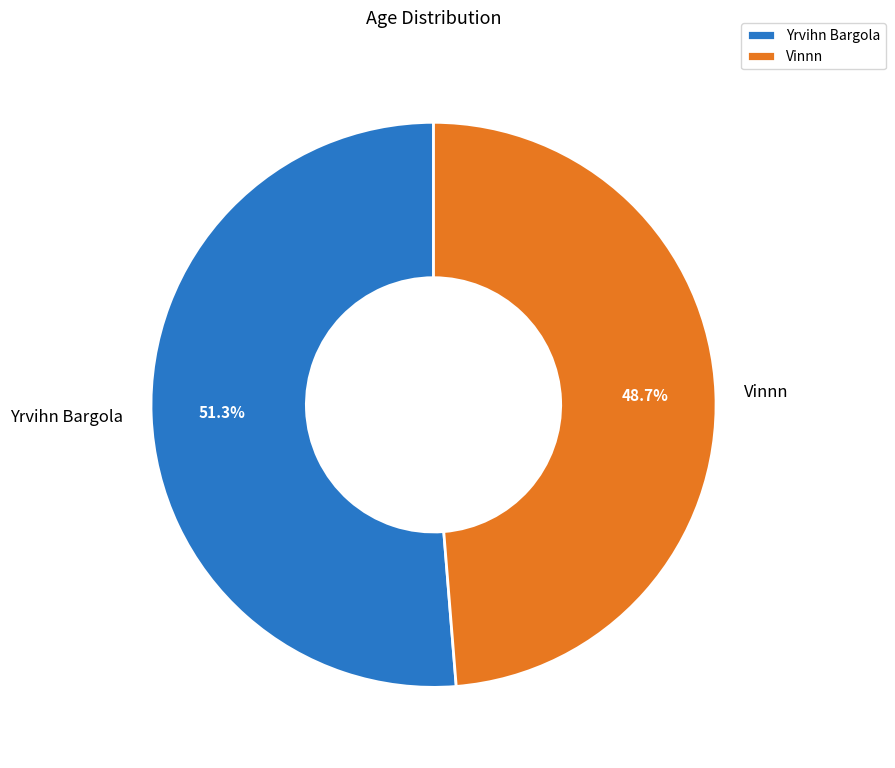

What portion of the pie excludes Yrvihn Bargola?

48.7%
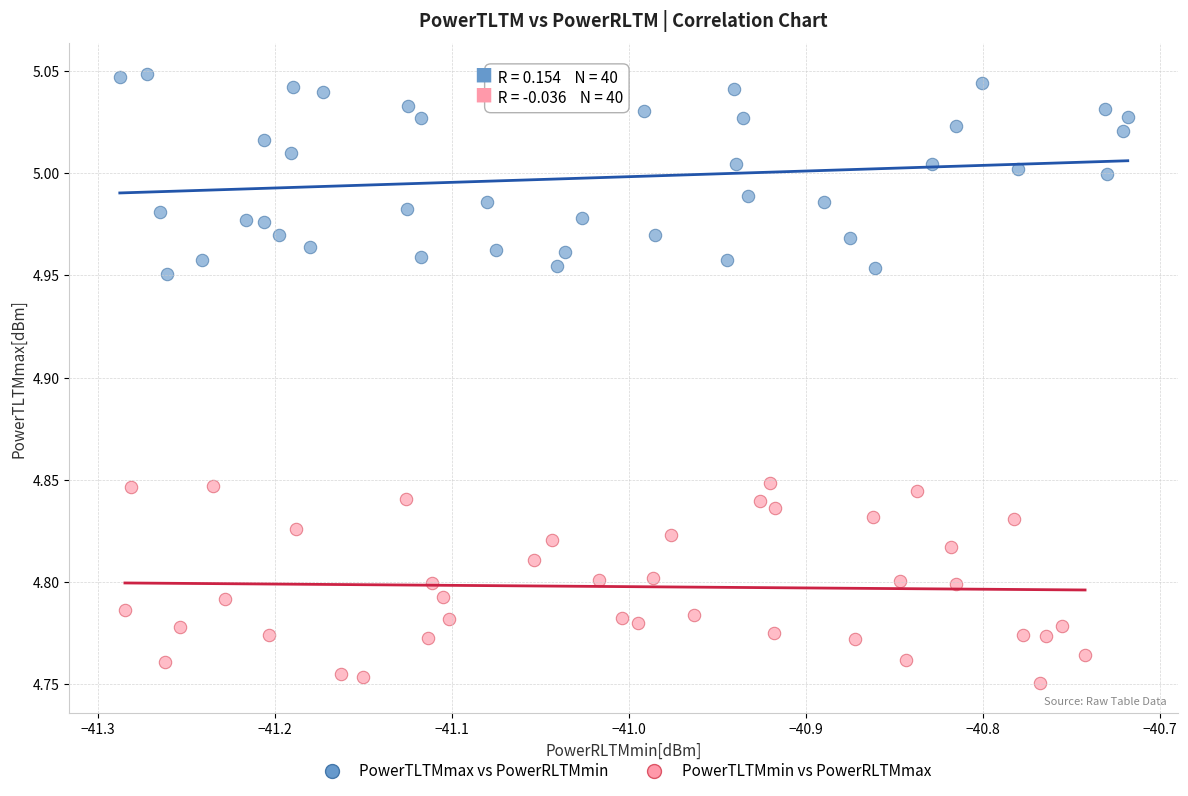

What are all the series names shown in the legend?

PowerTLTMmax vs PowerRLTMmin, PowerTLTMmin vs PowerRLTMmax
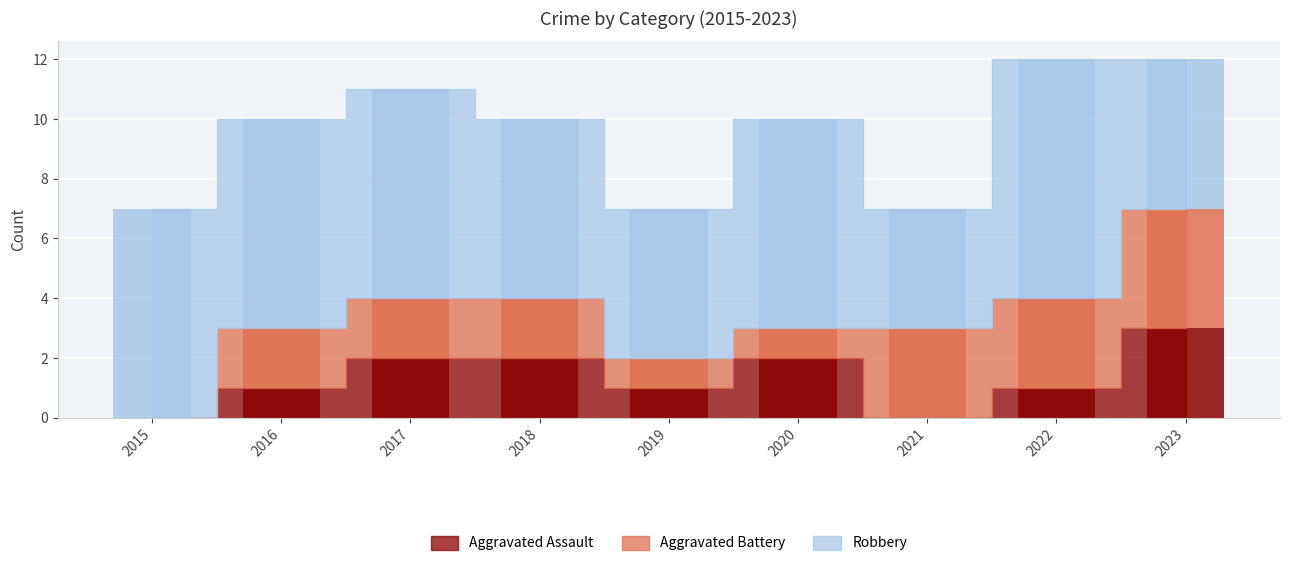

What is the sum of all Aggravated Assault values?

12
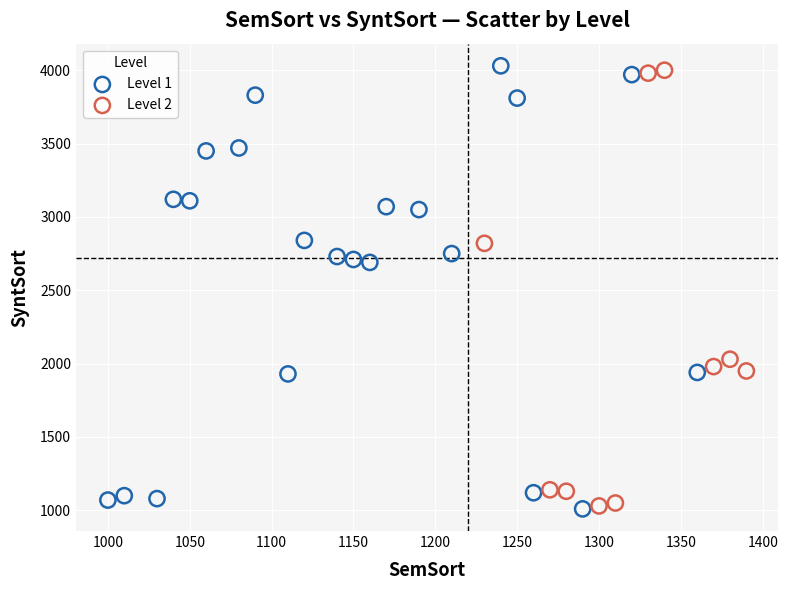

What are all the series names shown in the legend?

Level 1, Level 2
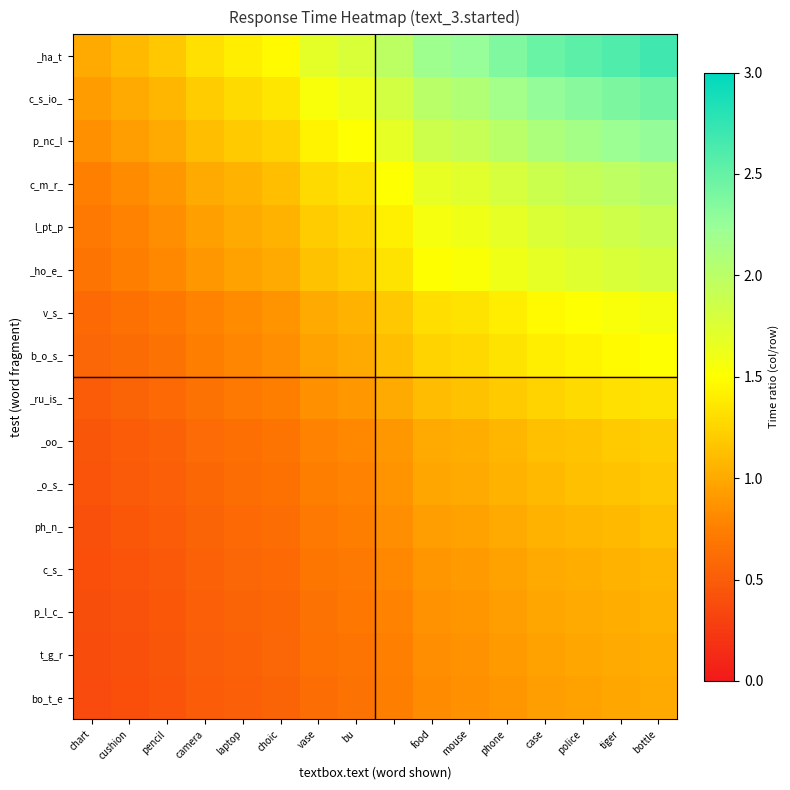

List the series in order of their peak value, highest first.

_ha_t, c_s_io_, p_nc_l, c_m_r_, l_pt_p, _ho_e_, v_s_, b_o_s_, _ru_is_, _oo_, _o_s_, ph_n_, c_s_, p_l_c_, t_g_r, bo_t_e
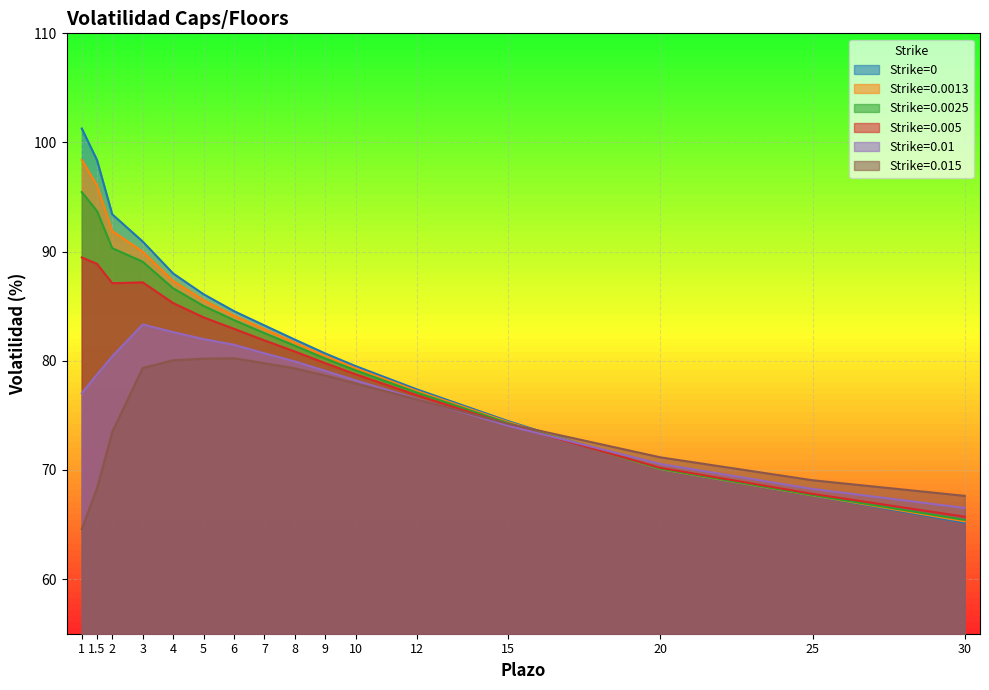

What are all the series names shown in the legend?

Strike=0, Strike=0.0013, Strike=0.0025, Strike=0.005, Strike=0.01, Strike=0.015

● **Work order**
Can you quote each item above word for word, leaving out the pictures?

● **Result of this task**
What portion of the pie excludes Yrvihn Bargola?

48.7%

What are all the series names shown in the legend?

PowerTLTMmax vs PowerRLTMmin, PowerTLTMmin vs PowerRLTMmax

What is the sum of all Aggravated Assault values?

12

What are all the series names shown in the legend?

Level 1, Level 2

List the series in order of their peak value, highest first.

_ha_t, c_s_io_, p_nc_l, c_m_r_, l_pt_p, _ho_e_, v_s_, b_o_s_, _ru_is_, _oo_, _o_s_, ph_n_, c_s_, p_l_c_, t_g_r, bo_t_e

What are all the series names shown in the legend?

Strike=0, Strike=0.0013, Strike=0.0025, Strike=0.005, Strike=0.01, Strike=0.015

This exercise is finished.